STORY BY HELEN O HARA

MONDAY 25 JANUARY 2016

Despite being the last of this year’s big Oscar contenders to hit general release in the UK, Spotlight is still a front runner. On paper, it could hardly be less appetising. The trailers haven’t quite managed to communicate any real tension, and the plot involves paedophile priests, Boston city politics and a team of defiantly unglamorous people talking in rooms. Worse, they’re trying to uncover a story you probably feel you already know. But don’t be fooled: this is going to have you on tenterhooks throughout.

Set in 2001, incoming Mary Baron (Liev Schreiber) has just taken office at the Boston Globe, and assigns the paper’s long-form investigation team, Spotlight, the job of looking into allegations made by a victim’s lawyer that the Catholic Church has known about abuser priests for decades and covered the scandal up.
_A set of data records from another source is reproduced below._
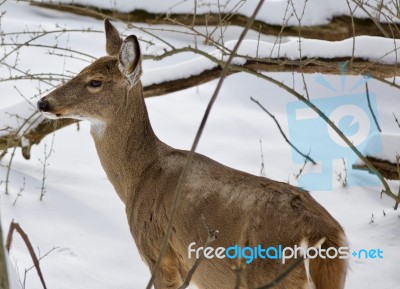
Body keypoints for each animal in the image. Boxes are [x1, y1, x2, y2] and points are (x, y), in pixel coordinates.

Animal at [37, 19, 346, 288]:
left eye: (95, 81)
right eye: (82, 70)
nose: (43, 102)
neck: (139, 177)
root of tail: (324, 236)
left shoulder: (158, 252)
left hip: (267, 275)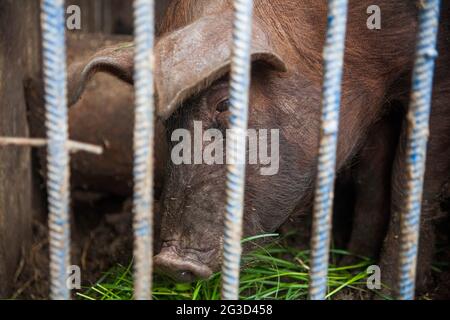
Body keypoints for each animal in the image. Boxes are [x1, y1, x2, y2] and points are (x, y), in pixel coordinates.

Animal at [61, 0, 448, 298]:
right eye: (166, 122)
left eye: (227, 103)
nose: (170, 263)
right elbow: (371, 175)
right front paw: (351, 262)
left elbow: (408, 178)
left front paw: (388, 291)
The team is sceptical, wary of taking on the Church in a thoroughly catholic town, but led by Walter Robinson (Michael Keaton) they start to investigate anyway, and uncover a trail that suggests problems far greater than anyone imagined.

It’s another story rooted in Boston’s peculiar parochial psyche, but unlike all those crime dramas – most recently the scattershot Black Mass – this feels like a recognisable city. Its incidental characters are not gangsters or grotesques but ordinary people who, for the most part, thought they were doing the right thing when they trusted a priest, or turned a blind eye. That’s the film’s real power: the Spotlight team strips away the comfortable lies that everyone tells themselves, including their own.

Director Tom McCarthy works from an almost flawless script, but his real weapon is a cast who dig in and play down to form a true ensemble with almost no grandstanding moments. Mark Ruffalo, Rachel McAdams, Schreiber, John Slattery, Brian d’Arcy James, Stanley Tucci and even those in smaller roles like Billy Crudup don’t try to steal focus from one another; they just lift the story. It’s not going to be for everyone – the closest thing to an action beat involves the race to photocopy something before closing time – but if you’re ok with talky dramas, they don’t get much better.